Encuentros improbables que tejen hilos de confianza: así avanza la Tejeduría Territorial
La Tejeduría Territorial es una plataforma surgida en la academia que promueve los encuentros improbables entre líderes del territorio, organizaciones sociales, empresarios, y universidades. Su propósito es construir confianza a través de la conversación, el reconocimiento mutuo y la acción colectiva, fortaleciendo el tejido social.
A lo largo de cuatro cohortes, la iniciativa ha vinculado a 245 personas y 170 organizaciones en 13 territorios. En ese proceso se han realizado 300 puntadas (acciones que se desarrollan entre dos o más participantes) y 13 acciones malla (proyectos planeados entre el grupo que involucran el territorio). Lo que viene es la Comunidad Tejeduría, una nueva línea de acción para dar continuidad al proceso, donde se relacionan todas las cohortes y los territorios.
Conversar y tejer tienen mucho en común. En ambos actos se requiere paciencia, atención y la disposición de entrelazar hilos distintos para crear algo nuevo. Con esa convicción nació la Tejeduría Territorial, una iniciativa que, desde 2021, promueve encuentros improbables entre líderes territoriales, organizaciones sociales, empresarios, y académicos, con el propósito de construir confianza a partir de la palabra y la acción colectiva.

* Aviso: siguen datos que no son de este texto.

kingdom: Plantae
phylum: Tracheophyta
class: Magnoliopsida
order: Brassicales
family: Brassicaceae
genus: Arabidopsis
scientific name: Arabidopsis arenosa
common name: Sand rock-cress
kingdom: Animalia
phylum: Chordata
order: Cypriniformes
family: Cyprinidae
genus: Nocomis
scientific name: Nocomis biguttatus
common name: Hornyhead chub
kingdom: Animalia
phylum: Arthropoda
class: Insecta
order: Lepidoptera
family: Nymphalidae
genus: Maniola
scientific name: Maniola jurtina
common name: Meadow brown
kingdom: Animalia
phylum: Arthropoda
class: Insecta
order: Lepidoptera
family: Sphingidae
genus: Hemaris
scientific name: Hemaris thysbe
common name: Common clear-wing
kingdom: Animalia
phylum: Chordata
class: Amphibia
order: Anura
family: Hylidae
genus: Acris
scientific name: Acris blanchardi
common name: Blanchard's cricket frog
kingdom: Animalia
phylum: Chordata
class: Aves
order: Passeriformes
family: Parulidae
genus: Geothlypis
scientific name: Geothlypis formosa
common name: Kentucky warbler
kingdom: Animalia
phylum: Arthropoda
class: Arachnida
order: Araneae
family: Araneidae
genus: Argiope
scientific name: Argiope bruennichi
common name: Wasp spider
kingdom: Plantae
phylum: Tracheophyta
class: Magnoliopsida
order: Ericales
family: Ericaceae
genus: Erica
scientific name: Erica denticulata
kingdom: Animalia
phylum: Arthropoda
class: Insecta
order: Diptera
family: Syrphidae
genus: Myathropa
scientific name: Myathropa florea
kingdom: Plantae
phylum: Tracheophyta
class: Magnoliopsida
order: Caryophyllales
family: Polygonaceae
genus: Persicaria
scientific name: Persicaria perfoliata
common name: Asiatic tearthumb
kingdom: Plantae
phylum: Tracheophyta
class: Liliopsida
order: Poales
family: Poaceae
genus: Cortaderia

Esta plataforma fue creada por Santiago Londoño Uribe y por Luis Fernando Álvarez, conocido como el Aka, graduados de la maestría en Procesos Urbanos y Ambientales de EAFIT, una de las entidades fundadoras junto a Proantioquia.
La Tejeduría, que en 2026 cumple cinco años de acción, reúne hoy a 245 participantes y 170 organizaciones de distintos territorios del Valle de Aburrá. El proceso se ha desarrollado en cuatro cohortes. En la primera participaron las comunas 8 (Villa Hermosa) y 13 (San Javier). En la segunda se sumaron las comunas 3 (Manrique), 4 (Aranjuez), 10 (La Candelaria) y 15 (Guayabal), además del municipio de Bello. En la Tercera Cohorte la Tejeduría llegó a las comunas 6 (Doce de Octubre), y 10 (La Candelaria), nuevamente en Bello y para la Cuarta Cohorte asume el reto de ampliarse aún más en el Área Metropolitana llegando a Envigado, y por primera vez abrir las conversaciones improbables en el corregimiento de San Cristóbal, en Medellín.
“Nuestro objetivo es construir confianza y lo hacemos a partir de un proceso que es la conversación. Acercamos a las personas desde la palabra, acompañamos diálogos que permiten entender al otro, reconocerlo y generar vínculos”, explica Santiago Londoño, coordinador de la Tejeduría Territorial.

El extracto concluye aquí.